Often being the only trans woman in the room means I frequently get asked to provide information and sometimes literal care to others regarding LGBTQ+ issues. While I care deeply about queer and trans liberation—and as an author, activist, and educator I fight constantly for structural change and revolution—I find it emotionally and psychologically exhausting to *be a trans woman* within predominantly cishet (cisgender & heterosexual) spaces and institutions.

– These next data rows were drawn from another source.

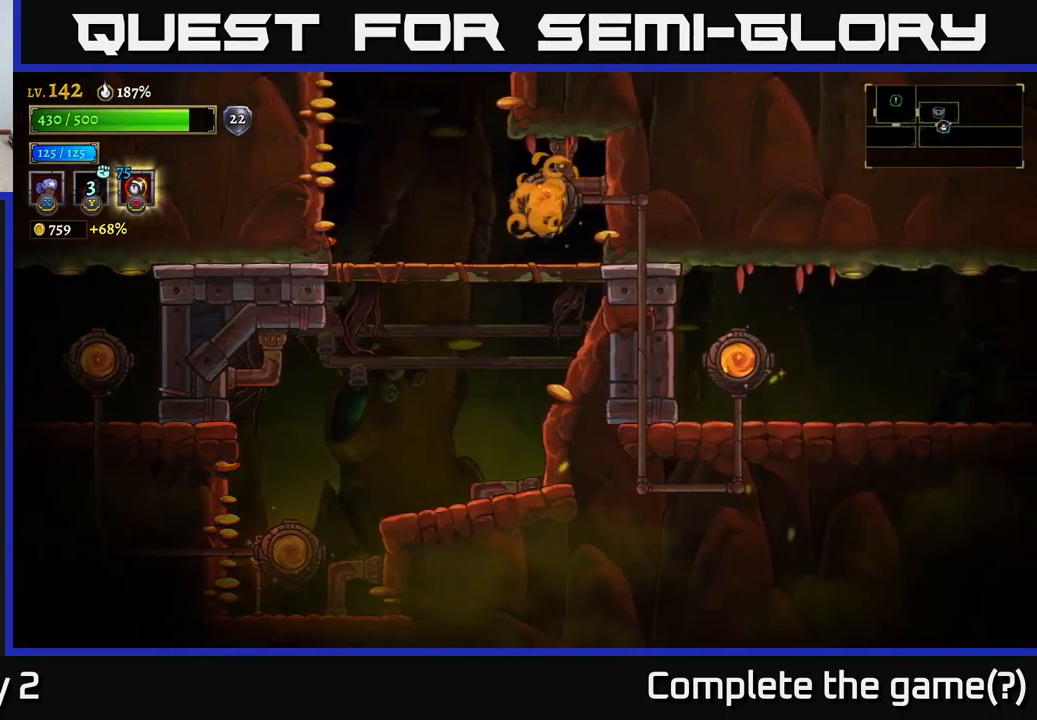
{"buttons": [], "left_stick": "right", "right_stick": "center", "events": [[216, "left_stick", "right"]]}
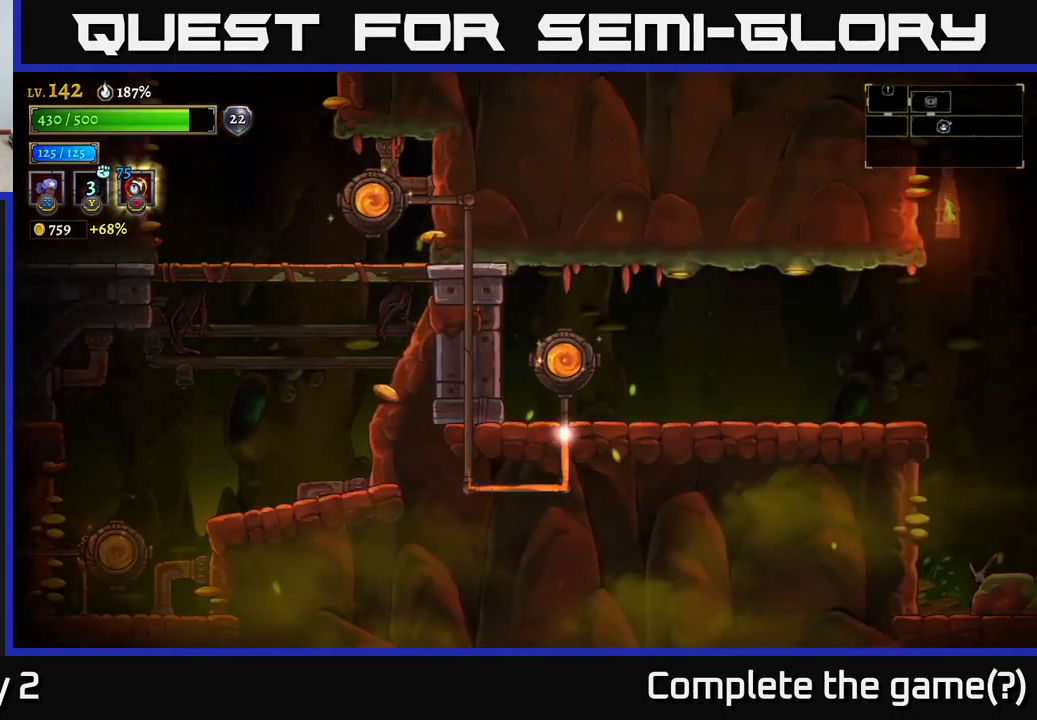
{"buttons": [], "left_stick": "right", "right_stick": "center", "events": []}
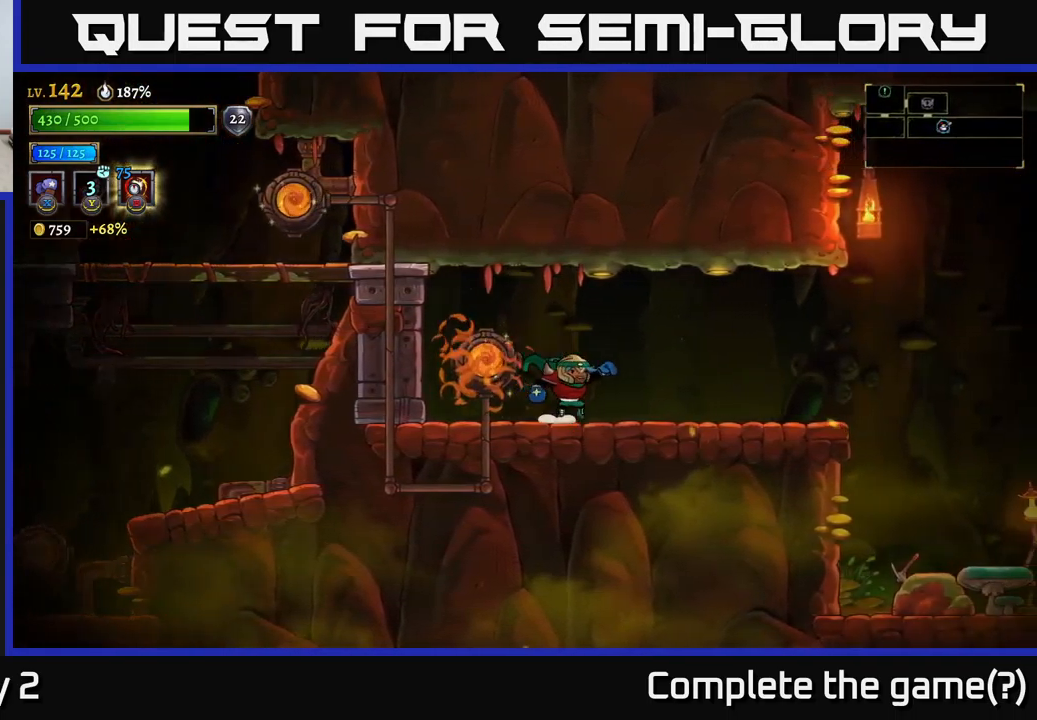
{"buttons": ["A"], "left_stick": "right", "right_stick": "center", "events": [[466, "A", "down"]]}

Sometimes trans women are hired explicitly to *be trans women* within these spaces and institutions—to do the messy work of leading diversity and inclusion efforts, to educate others on LGBTQ+ issues, to mentor other queer and trans people. And sometimes—as in my case—we aren’t hired to do that at all, yet we still find ourselves doing it. In either case, being a trans woman and performing our identities for others so that they can learn from us is tiring, often thankless, work. And it is work that needs to be compensated.

Here are some examples:

  • a colleague asks me to explain transgender issues to them. I spend an hour doing so. The whole time I am sitting there performing my own selfhood, trying to rationalize transness, to persuade them that trans people are just as qualified as cis people. I feel utterly exhausted.
  • queer and trans youth seek my mentorship & I give it to them, which helps them stay in school and increases retention rates, yet I am neither paid explicitly nor provided with the resources necessary to help them in this way. I pay out of my own pocket to take them to care appointments, and out to lunch in a moment of crisis. I decide I need to go to therapy to process all the trauma I am exposed to. I am told that the work I am doing is ‘important.’
  • A local hospital invites me to speak with medical students about ‘how to care for transgender patients.’ I explain that my only expertise in this matter is literally being a trans woman who engages with the medical-industrial complex for my own survival. I ask for a stipend for my time. Days go by and I don’t hear from them. Finally, I receive a curt reply that they ‘have found someone else.’

These are economical stories: they are about skilled labor, time, and resources. 

When we are asked to educate and mentor others based on our own personal identities and lived experiences, this is a type of emotional work that so often goes unnoticed and uncompensated. At best we are ‘thanked’ for being ourselves, for giving of ourselves in these ways, yet we are provided no further resources for managing the emotional and psychological toll of doing this work, or financially compensated for this skilled labor that few others can provide.

The emotional labor strike is simple: pay queer and trans people for sharing their lived experiences. Do not expect them to do this for free, or as a ‘labor of love.’ Hire queer and trans people specifically to do this work if it is needed, and provide them with the resources necessary for their emotional, psychological, and financial well-being. *Being trans* is care work, it’s trauma work, it’s hard work. Pay us.